Peggy Noonan Stalls on “New Start” Print
By Timothy H. Lee
Thursday, December 09 2010
Reagan steadfastly rejected Soviet offers to eliminate nuclear arsenals if we renounced missile defense. Until such provisions are eliminated from 'New Start,' so should we.

What to make of Peggy Noonan's recent intellectual fender-bender in The Wall Street Journal

Ironically entitled “A New Start in Washington,” her piece reverts to the same calcified strategic orthodoxy that her former boss Ronald Reagan so brilliantly challenged.  Noonan’s commentaries often provide an eloquent weekly blueblood barometer.  The natural byproduct of her perspective, however, is that she often confuses sclerotic elitism for – in her own word this week – “grace.”  

In her column, Noonan offers a bizarre defense of the "New Start" treaty that the Obama Administration so desperately wants ratified (as if that fact alone isn’t conclusive evidence ratification is a bad idea).  Namely, Noonan declares that it would somehow make Barack Obama look "grown-up": 

“The primary reason Start should be ratified is that we are at a point where we have to show the world that we are a grown-up, capable, functioning republic that can negotiate, agree to and ratify a major treaty with a world power. This president has to appear to be capable of it.”

In other words, ratify “New Start” to demonstrate that Obama can get something ratified?  Noonan ultimately betrays another motive, however, when she descends into a curious fit of nostalgia: 

“There is much at this point to be gained by a re-emergence of the old bipartisan foreign-policy establishment to the extent it existed, and to an extent it actually did.  We saw this with the statements of James Schlesinger, George Shultz, James Baker, Lawrence Eagleburger, Brent Scowcroft, Warren Christopher, Madeleine Albright and Colin Powell in support of the treaty.  It looked like the grown-ups were back.  In the age of WikiLeaks, and of a severe and structural recession that has undercut America's position and its perceived standing in the world, this kind of unified stand can only help.  It would be good if the White House is trying to get those old pros, including George H.W. Bush, literally to stand with the president as he makes a final, formal, unemotional, coolly strategic case for the treaty.  He should in fact have them in regularly, as a real and functioning kitchen cabinet.  He always seems alone out there, the neighborhood pickup basketball guy playing his own game.  The Senate should pass the treaty with grace and stand with the president. It will be good to show the world: America can still do this." 

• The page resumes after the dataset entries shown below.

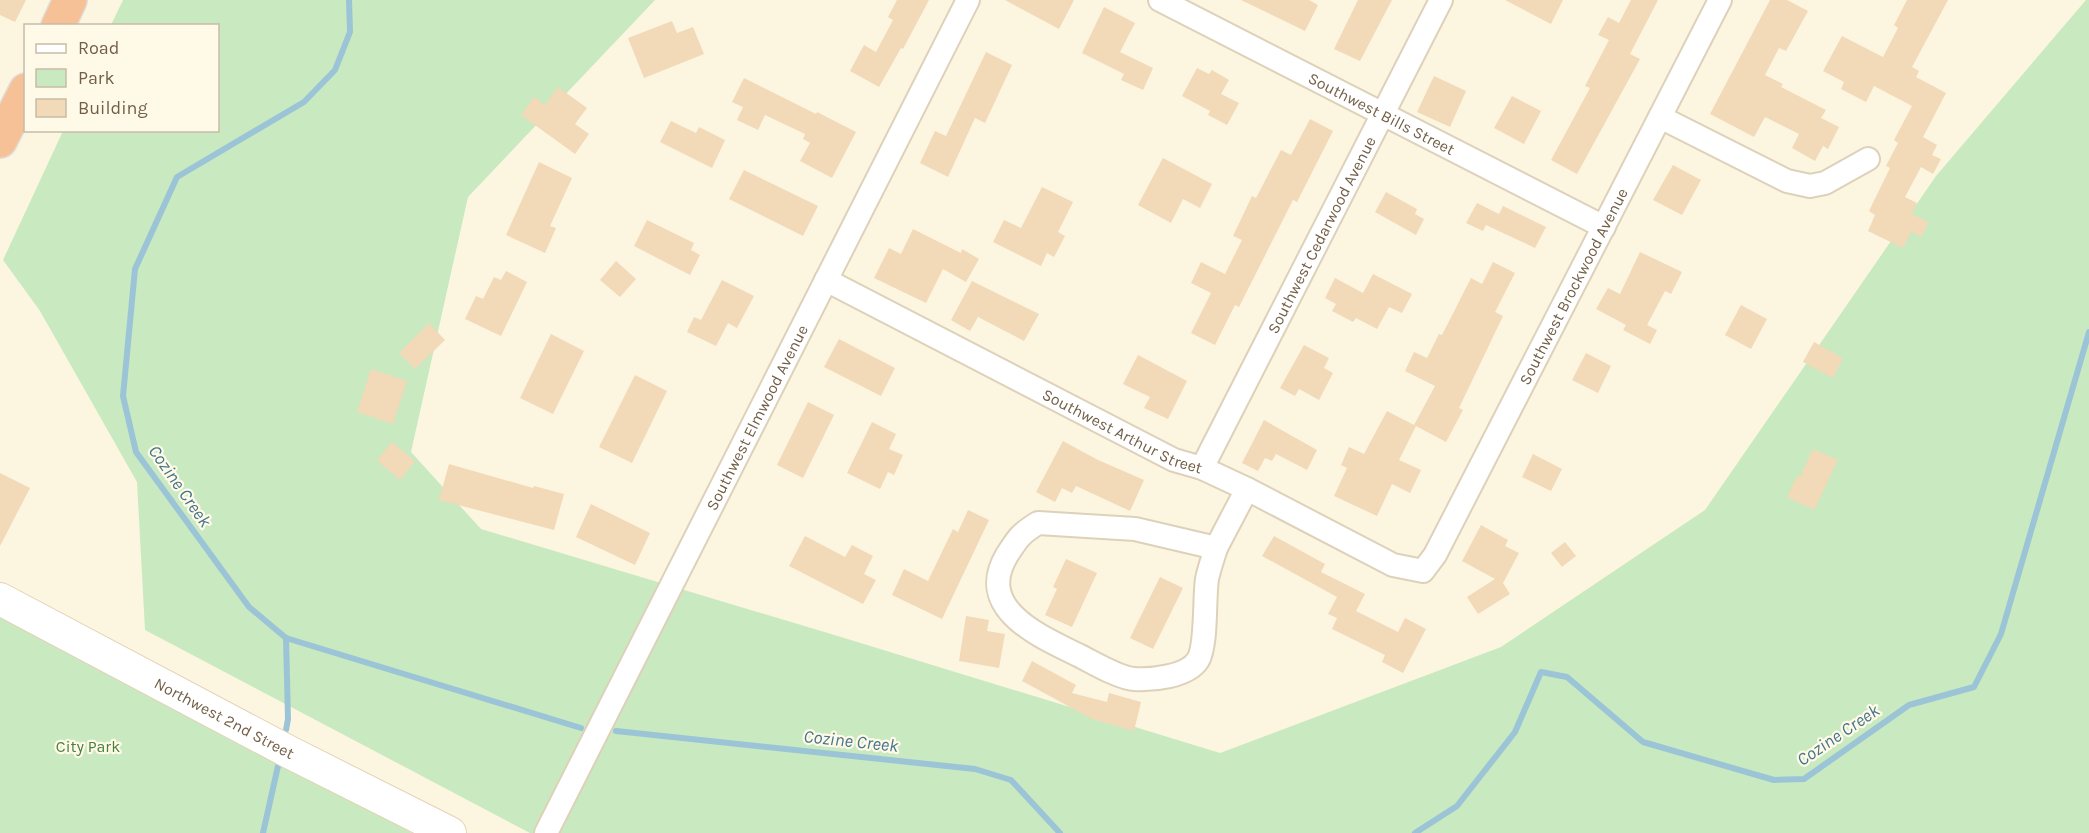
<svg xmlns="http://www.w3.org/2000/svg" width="2089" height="833" viewBox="0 0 2089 833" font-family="Karla,sans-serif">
<rect width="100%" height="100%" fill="#fcf6e1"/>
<g fill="#c9e9c0">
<path d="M123 0H655L468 197 411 452 481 529 841 637 1220 753 1501 647 1705 510 1936 176 2086 0H2089V833H530L145 630 137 482 40 311 3 260 63 131 218 130V26L111 25Z"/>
<path d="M0 600 68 635 412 833H0Z"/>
</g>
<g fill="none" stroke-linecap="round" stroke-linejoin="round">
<g stroke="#9cc4d7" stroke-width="6">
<path d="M349 0 350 32 335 70 304 102 177 177 135 269 123 396 136 452 249 607 286 638 581 728"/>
<path d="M286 730 288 719 286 638"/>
<path d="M616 731 975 769 1011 780 1060 833"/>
<path d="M263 833 278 766"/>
<path d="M1415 833 1457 806 1515 732 1541 672 1567 677 1643 742 1774 780 1804 779 1909 705 1974 687 2001 634 2089 332"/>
</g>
</g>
<g fill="#f2d9b8">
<path d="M0 0H26L15 22 0 15Z"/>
<path d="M897 0H929L903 49 901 48 879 87 850 71 864 45 876 52 893 20 888 17Z"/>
<path d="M1005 0H1074L1059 29Z"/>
<path d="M1241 0H1309L1318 5 1305 31Z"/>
<path d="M1358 0H1392L1360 61 1334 49Z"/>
<path d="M1505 0H1563L1551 24Z"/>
<path d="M1631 0H1658L1630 54 1640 59 1577 174 1551 160 1590 88 1585 86 1609 40 1598 35 1608 17 1619 23Z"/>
<path d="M1770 0H1787L1808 11 1786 51 1779 48 1765 75 1783 84 1781 87 1826 110 1821 118 1839 127 1828 149 1823 146 1815 161 1792 148 1799 134 1765 117 1754 137 1710 114Z"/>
<path d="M1907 0H1948L1912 67 1919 71 1916 77 1946 93 1923 137 1937 145 1932 155 1941 159 1933 174 1921 167 1905 197 1917 203 1912 214 1929 222 1921 237 1911 232 1903 248 1868 231 1875 215 1869 211 1890 168 1886 166 1898 143 1894 140 1912 106 1874 86 1866 102 1841 89 1844 82 1823 71 1842 36 1883 57 1898 28 1894 25Z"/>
<path d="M1104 7 1135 23 1120 52 1153 68 1143 90 1121 80 1124 74 1082 53Z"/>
<path d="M672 21 677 33 693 27 704 54 644 78 628 38Z"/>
<path d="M986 52 1012 65 985 123 975 118 948 177 920 163 935 131 946 136Z"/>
<path d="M1197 68 1209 74 1212 70 1229 80 1221 94 1239 103 1227 125 1208 115 1210 111 1182 96Z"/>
<path d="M1434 76 1466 91 1450 127 1417 112Z"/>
<path d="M744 78 816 114 817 112 856 132 832 178 800 161 810 143 803 139 805 134 765 115 758 130 737 120 743 107 732 102Z"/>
<path d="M558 87 587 108 575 124 589 134 575 154 521 115 534 97 545 105Z"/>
<path d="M1512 96 1541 111 1524 144 1494 128Z"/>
<path d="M1310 119 1333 131 1297 202 1293 200 1239 307 1235 305 1215 345 1191 333 1211 293 1191 283 1201 262 1225 274 1242 240 1233 236 1252 196 1256 198 1281 150 1291 155Z"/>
<path d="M671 121 696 133 699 127 725 140 712 168 660 142Z"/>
<path d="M1163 158 1212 184 1200 208 1183 199 1171 223 1138 205Z"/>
<path d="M539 162 572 178 550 226 556 228 545 253 506 235Z"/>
<path d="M1673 165 1701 180 1682 215 1653 200Z"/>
<path d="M744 170 818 206 803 236 729 199Z"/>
<path d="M1042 187 1073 202 1058 232 1065 236 1054 257 1047 253 1041 266 993 242 1004 220 1021 228Z"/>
<path d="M1386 192 1417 209 1415 214 1424 219 1416 235 1375 212Z"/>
<path d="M1477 203 1499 214 1503 206 1546 227 1535 248 1486 225 1483 231 1466 223Z"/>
<path d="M647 220 694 243 691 250 700 255 690 275 634 246Z"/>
<path d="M913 229 961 253 962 249 979 259 966 282 943 269 926 303 874 278 889 248 901 254Z"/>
<path d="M1640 252 1682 272 1671 294 1665 291 1647 325 1657 330 1650 344 1623 330 1626 325 1596 309 1608 288 1620 294Z"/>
<path d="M616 261 636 279 620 297 600 280Z"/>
<path d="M1493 262 1515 273 1495 312 1503 316 1459 408 1463 410 1446 442 1414 425 1435 386 1405 371 1414 352 1427 358 1439 334 1442 335 1471 278 1482 284Z"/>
<path d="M506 271 527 282 501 336 465 319 476 296 483 299 494 277 501 280Z"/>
<path d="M1373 274 1412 294 1402 313 1389 307 1377 329 1356 318 1353 322 1332 311 1336 304 1325 298 1335 278 1363 293Z"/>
<path d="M722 280 754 296 737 328 728 323 716 346 687 332 694 317 701 320Z"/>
<path d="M972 281 1039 314 1024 341 978 317 970 331 951 320Z"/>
<path d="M1741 305 1767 319 1751 349 1725 335Z"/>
<path d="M429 323 445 340 415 369 399 353Z"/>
<path d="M551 334 584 351 553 414 520 398Z"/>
<path d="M839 339 895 368 881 396 824 367Z"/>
<path d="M1814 342 1843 358 1833 378 1803 362Z"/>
<path d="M1304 345 1329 358 1324 368 1333 373 1319 400 1299 389 1295 396 1280 388Z"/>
<path d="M1586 353 1611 366 1598 393 1572 380Z"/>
<path d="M1138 355 1187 381 1168 419 1144 408 1150 397 1123 384Z"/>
<path d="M371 369 407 381 393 424 357 412Z"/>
<path d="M635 375 667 391 632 463 599 447Z"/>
<path d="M808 402 834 415 803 478 777 465Z"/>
<path d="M1387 411 1416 426 1399 460 1421 470 1410 493 1392 484 1377 516 1334 496 1347 468 1341 465 1349 447 1364 454Z"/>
<path d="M1264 420 1317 450 1307 470 1276 454 1272 461 1265 458 1258 471 1242 463Z"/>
<path d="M872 422 896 434 889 449 903 455 894 475 888 472 880 489 847 473Z"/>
<path d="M1063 441 1098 460 1144 480 1130 511 1076 486 1072 493 1062 488 1055 502 1036 492Z"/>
<path d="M392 442 415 461 400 480 377 460Z"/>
<path d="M1813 449 1838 460 1814 510 1787 497 1797 476 1800 477Z"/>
<path d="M1533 454 1562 469 1551 491 1522 477Z"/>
<path d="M449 464 533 488 534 486 564 494 554 530 439 500Z"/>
<path d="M0 473 30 488 0 546Z"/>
<path d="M591 504 650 533 635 565 576 537Z"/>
<path d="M968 510 989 520 942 619 892 595 904 569 928 581 953 529 958 532Z"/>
<path d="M1481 525 1508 540 1505 546 1519 553 1503 583 1510 594 1478 614 1467 597 1495 579 1462 561Z"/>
<path d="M805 536 845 557 852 545 873 556 864 574 876 580 863 604 789 566Z"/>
<path d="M1274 536 1325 564 1321 572 1365 594 1356 611 1398 632 1405 618 1426 629 1403 673 1382 662 1385 655 1332 629 1337 618 1328 614 1337 597 1262 556Z"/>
<path d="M1565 542 1576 556 1562 567 1551 553Z"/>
<path d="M1066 559 1097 573 1072 627 1045 615 1057 589 1053 587Z"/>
<path d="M1160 577 1183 588 1153 649 1130 638Z"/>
<path d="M966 616 989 620 987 631 1005 634 999 668 959 661Z"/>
<path d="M1032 661 1076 685 1072 693 1107 702 1109 693 1141 702 1134 731 1092 719 1022 681Z"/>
</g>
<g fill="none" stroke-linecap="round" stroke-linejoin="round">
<defs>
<g id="street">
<path id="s1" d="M1160 0 1604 227"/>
<path d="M1660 117 1787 181 1810 186 1825 183 1868 159"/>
<path id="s2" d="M826 280 1174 460 1202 468 1247 489 1393 565 1423 571 1435 555 1720 0"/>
<path id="s3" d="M1202 468 1441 0"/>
<path d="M1038 523 1135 529 1216 548C1213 558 1209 569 1207 579 1204 598 1207 645 1198 660 1187 677 1152 680 1134 679 1119 678 1094 663 1080 656 1042 637 974 610 1007 555 1018 538 1020 534 1038 523Z"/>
<path d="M1216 548 1247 489"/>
<path id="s4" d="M546 833 968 0"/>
</g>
<g id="secondary">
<path id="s5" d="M0 599 289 752 450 833"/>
</g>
<g id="highway">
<path d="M58 26 70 0"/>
<path d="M0 141 26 90"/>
</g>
</defs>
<use href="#street" stroke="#ddd1ba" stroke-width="26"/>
<use href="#secondary" stroke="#e2d3b8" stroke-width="34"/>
<use href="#highway" stroke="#e0dcd7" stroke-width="36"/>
<use href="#street" stroke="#fff" stroke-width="22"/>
<use href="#secondary" stroke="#fff" stroke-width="32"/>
<use href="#highway" stroke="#f7c197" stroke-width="33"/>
</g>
<g text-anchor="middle" stroke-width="4.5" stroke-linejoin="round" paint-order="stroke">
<g font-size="16" fill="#735f48" stroke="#fffae7">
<text dy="6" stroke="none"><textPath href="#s1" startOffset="249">Southwest Bills Street</textPath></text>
<text dy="6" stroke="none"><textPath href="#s3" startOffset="262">Southwest Cedarwood Avenue</textPath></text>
<text dy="6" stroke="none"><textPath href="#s2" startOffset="988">Southwest Brockwood Avenue</textPath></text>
<text dy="6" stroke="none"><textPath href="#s4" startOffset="466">Southwest Elmwood Avenue</textPath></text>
<text dy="6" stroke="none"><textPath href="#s2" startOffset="333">Southwest Arthur Street</textPath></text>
<text dy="6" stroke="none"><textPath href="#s5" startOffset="254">Northwest 2nd Street</textPath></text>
</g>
<g font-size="16" fill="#4a7f42" stroke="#fffae7">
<text x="88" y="752">City Park</text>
</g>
<g font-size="18" font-style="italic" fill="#44758e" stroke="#fffae7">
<text transform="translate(180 486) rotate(55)" y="6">Cozine Creek</text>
<text transform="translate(1838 735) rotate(-34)" y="6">Cozine Creek</text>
<text transform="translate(851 741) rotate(6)" y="6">Cozine Creek</text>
</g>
</g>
<rect x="24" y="24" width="195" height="108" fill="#fffae7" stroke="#c7bca7" stroke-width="1.5"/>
<rect x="36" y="44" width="30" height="9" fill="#ffffff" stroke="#c7bca7" stroke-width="1.5"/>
<text x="78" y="54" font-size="18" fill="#735f48">Road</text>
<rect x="36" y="69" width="30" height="18" fill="#c9e9c0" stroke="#c7bca7" stroke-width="1.5"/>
<text x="78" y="84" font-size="18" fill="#735f48">Park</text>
<rect x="36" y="99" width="30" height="18" fill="#f2d9b8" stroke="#c7bca7" stroke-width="1.5"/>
<text x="78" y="114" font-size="18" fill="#735f48">Building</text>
</svg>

Of course, that same “bipartisan foreign policy establishment” snickered when Reagan announced his strategic defense initiative (SDI).  Not to mention the way most of them derided his bold strategy toward the Soviet Union that quickly won the Cold War. 

Unfortunately for Noonan, her entire argument rests on a grossly erroneous premise – that the proposed accord creates no potential harm: 

“Treaties must be judged on their merits, and the essential merit in this case is obvious.  In requiring the U.S. and Russia to reduce the number of deployable nuclear weapons in a way that allows for verification, it would do nothing to make an insecure and unstable world less secure and stable, and could arguably make it more stable.” 

That is an astonishingly sloppy assertion from someone of Noonan’s pedigree. 

The proposed treaty’s explicit terms jeopardize American missile defenses by asserting “the interrelationship between strategic offensive arms and strategic defensive arms, that this interrelationship will become more important as strategic nuclear arms are reduced, and that current strategic defense arms do not undermine the viability and effectiveness of the strategic arms of the parties.” 

Note the critical and limiting use of the term “current.” 

But that’s not all.  The proposed accord also commands that, “Each party shall not convert and shall not use ICBM launchers and SLBM launchers for placement of missile defense interceptors therein.” 

The Russians assert that these provisions are “legally binding,” and “clearly spelled out in the treaty.”  The Obama Administration, however, assures us that they’re meaningless.  Keep in mind that the Obama Administration also assured us that “if you like your health insurance, you can keep your health insurance.”  So consider the reliability of the source, and also recall that Obama explicitly campaigned on a promise to curtail missile defense innovation. 

Regardless, if those missile defense limitations are meaningless, then why include them in the treaty at all?  If, as the treaty’s defenders assert, “this treaty is about offensive strategic weapons,” then why meaninglessly assert their “interrelationship” with missile defense in its provisions?  And why does the notoriously duplicitous and ruthless Vladimir Putin insist on its ratification? 

Perhaps Obama’s assurances are enough to secure Noonan’s support.  The Senate and American public, however, should instead ask themselves that standard question:  What would Reagan do? 

The answer is obvious.  Reagan steadfastly rejected Soviet offers to eliminate nuclear arsenals if we renounced missile defense.  Until such provisions are eliminated from “New Start,” so should we.